■ Task objective: Copy out each line of code that the commit diff below adds.

■ Provided passage:
--- --- ---

]> git.apps.os.sepia.ceph.com Git - ceph.git/commitdiff
qa: Wait for mirror daemon restart before getting new rados_inst 58632/head
authorJos Collin <jcollin@redhat.com>
Thu, 14 Mar 2024 14:42:46 +0000 (20:12 +0530)
committerJos Collin <jcollin@redhat.com>
Wed, 17 Jul 2024 01:00:06 +0000 (06:30 +0530)
After blocklisted/failed, wait for the mirror daemon restart
which is after 30 seconds timeout and then check for the new rados_inst.

Fixes: https://tracker.ceph.com/issues/64927
Signed-off-by: Jos Collin <jcollin@redhat.com>
(cherry picked from commit a9a56919ff95d2face436da2ca08fd26580fadb9)

qa/tasks/cephfs/test_mirroring.py

index 6e57df5d0a846bd92611d39c46303a2de2f6805f..d1b8cb9a3e82a4596a657f98cac36bb0ebd094cf 100644 (file)
@@ -275,7 +275,8 @@ class TestMirroring(CephFSTestCase):
         """return the rados addr used by cephfs-mirror instance"""
         res = self.mirror_daemon_command(f'mirror status for fs: {fs_name}',
                                          'fs', 'mirror', 'status', f'{fs_name}@{fs_id}')
-        return res['rados_inst']
+        if 'rados_inst' in res:
+            return res['rados_inst']
 
     def mirror_daemon_command(self, cmd_label, *args):
         asok_path = self.get_daemon_admin_socket()
@@ -491,6 +492,7 @@ class TestMirroring(CephFSTestCase):
 
         # fetch rados address for blacklist check
         rados_inst = self.get_mirror_rados_addr(self.primary_fs_name, self.primary_fs_id)
+        self.assertTrue(rados_inst)

--- --- ---

■ Dataset entries:

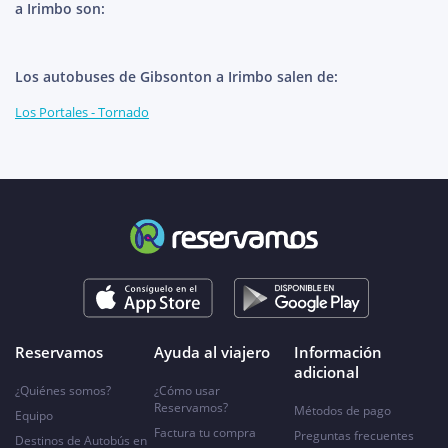
a Irimbo son:
Los autobuses de Gibsonton a Irimbo salen de:
Los Portales - Tornado
Reservamos
Ayuda al viajero
Información
adicional
¿Quiénes somos?
¿Cómo usar
Reservamos?
Métodos de pago
Equipo
Factura tu compra
Preguntas frecuentes
Destinos de Autobús en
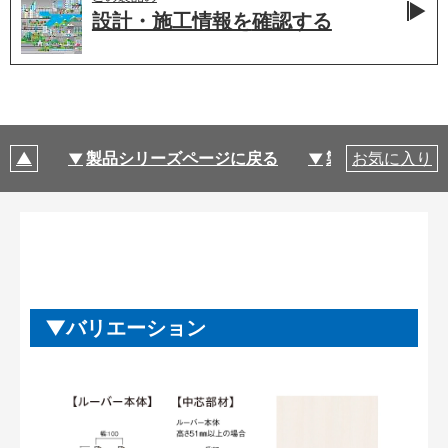
設計・施工情報を
確認する
製品シリーズページに戻る
製品仕様
お気に入り
バリエーション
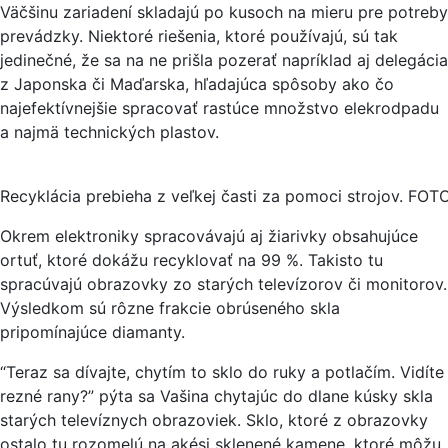
Väčšinu zariadení skladajú po kusoch na mieru pre potreby
prevádzky. Niektoré riešenia, ktoré používajú, sú tak
jedinečné, že sa na ne prišla pozerať napríklad aj delegácia
z Japonska či Maďarska, hľadajúca spôsoby ako čo
najefektívnejšie spracovať rastúce množstvo elekrodpadu
a najmä technických plastov.
Recyklácia prebieha z veľkej časti za pomoci strojov. FOTO
Okrem elektroniky spracovávajú aj žiarivky obsahujúce
ortuť, ktoré dokážu recyklovať na 99 %. Takisto tu
spracúvajú obrazovky zo starých televízorov či monitorov.
Výsledkom sú rôzne frakcie obrúseného skla
pripomínajúce diamanty.
“Teraz sa dívajte, chytím to sklo do ruky a potlačím. Vidíte
rezné rany?” pýta sa Vašina chytajúc do dlane kúsky skla
starých televíznych obrazoviek. Sklo, ktoré z obrazovky
ostalo tu rozomelú na akési sklenené kamene, ktoré môžu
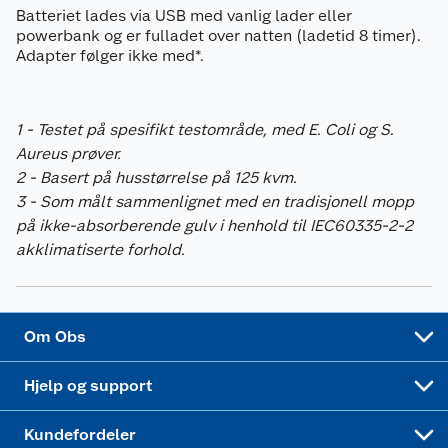
Batteriet lades via USB med vanlig lader eller
Coop kjeder
powerbank og er fulladet over natten (ladetid 8 timer).
Betalingsalternativer
Adapter følger ikke med*.
Ledige stillinger
Leveringsalternativer
Åpent kjøp
1 - Testet på spesifikt testområde, med E. Coli og S.
Bærekraft
Pakkesporing
Coop medlem
Aureus prøver.
2 - Basert på husstørrelse på 125 kvm.
Sikkerhetsdatablad
Sikkerhetsdatablad
Retur av el-avfall
Trampoline
3 - Som målt sammenlignet med en tradisjonell mopp
på ikke-absorberende gulv i henhold til IEC60335-2-2
Samvirkelag
Kjøpsvilkår
Klikk og hent
Festdrakter til hele familien
Hagemøbler og utemøbler
akklimatiserte forhold.
Virksomheten
Personvern
Matvaregaranti
Alt til grillsesongen
Sykler og sykkelutstyr
Sponsorvirksomhet
Cookies
Coop Mastercard
Velg riktig barnesykkel
LEGO
Om Obs
Leveringstid
Coop bedriftskort
Oppskrifter
Høytrykkspyler
Hjelp og support
Min kake
Ukas 4 middagstilbud
Klær
Kundefordeler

--- --- ---

■ Your response:
if 'rados_inst' in res:
return res['rados_inst']
self.assertTrue(rados_inst)